How High We Go in the Dark

Source: DRC via NetGalley (William Morrow and Custom House)
Pub. Date: Jan 18, 2022
Synopsis: Goodreads

Why did I choose to read this book?

Another book placed on the TBR list because its description was too good to pass up. Climate change melts an ice shelf in which a person is discovered who was infected by an ancient virus, which infects the scientists that discovered it and suddenly there’s a plague and apocalyptic events, and we witness the aftermath of that situation. Maybe it’s a little on the nose for our current reality, but call it morbid curiosity that led me to see how someone imagined this all might turn out. Learning through fiction – one of my favorite activities.

What is notable about the story?

I’ve started and deleted a starting sentence to this section 3 times, because I do not think I can do justice to the raw emotion that this story made me feel. Fear, despair, hopelessness – if you want to experience what the aftermath of a truly deadly and uncontrollable pandemic might feel like, hoo boy this is the book for you. It’s just so unbelievably fucking BLEAK. I almost stopped reading after the “theme park masquerading as a humane children euthanasia machine” because…jesus h tapdancing christ just so fucking DARK.
•••••
QUESTIONS TO ANSWER »
• 1. Reproduce the passage of the book review from "Pub. Date: Jan" to "about the story?".
• 2. What publication date does the book review list for the novel?
• 3. According to the book review, why did the reviewer start and delete the opening sentence of the "What is notable about the story?" section three times?

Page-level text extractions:
•••••
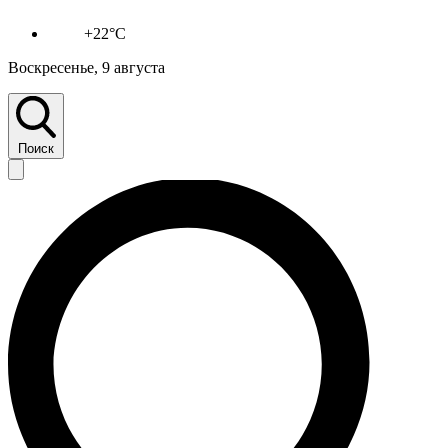
+22°C
Воскресенье, 9 августа
Поиск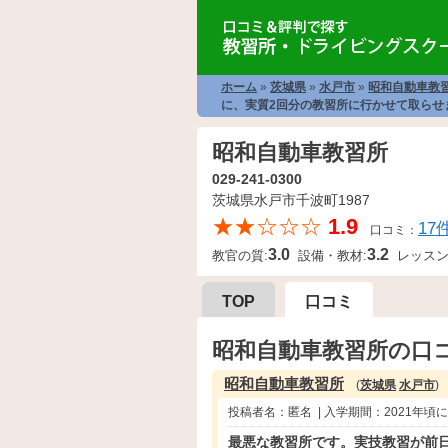
ホーム
»
茨城県
»
水戸市
»
昭和自動車教
に、実質2回分の教習所に行かせて取らせ
昭和自動車教習所
029-241-0300
茨城県水戸市千波町1987
★★☆☆☆
1.9
17
口コミ：
3.0
3.2
教官の質:
設備・教材:
レッスン
TOP
口コミ
昭和自動車教習所の口
昭和自動車教習所
(
茨城県
水戸市
)
投稿者名：匿名 | 入学期間：2021年頃
最悪な教習所です。実技教習が前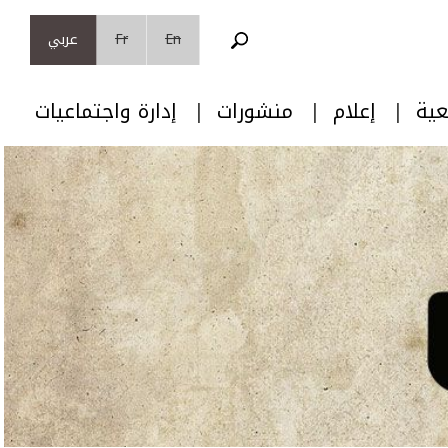
En
Fr
عربي
عية
إعلام
منشورات
إدارة واجتماعيات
•••••
SET OF ANSWERS »
• 1.
Pub. Date: Jan 18, 2022
Synopsis: Goodreads

Why did I choose to read this book?

Another book placed on the TBR list because its description was too good to pass up. Climate change melts an ice shelf in which a person is discovered who was infected by an ancient virus, which infects the scientists that discovered it and suddenly there’s a plague and apocalyptic events, and we witness the aftermath of that situation. Maybe it’s a little on the nose for our current reality, but call it morbid curiosity that led me to see how someone imagined this all might turn out. Learning through fiction – one of my favorite activities.

What is notable about the story?

• 2. Jan 18, 2022.

• 3. The reviewer did not think they could do justice to the raw emotion the story made them feel.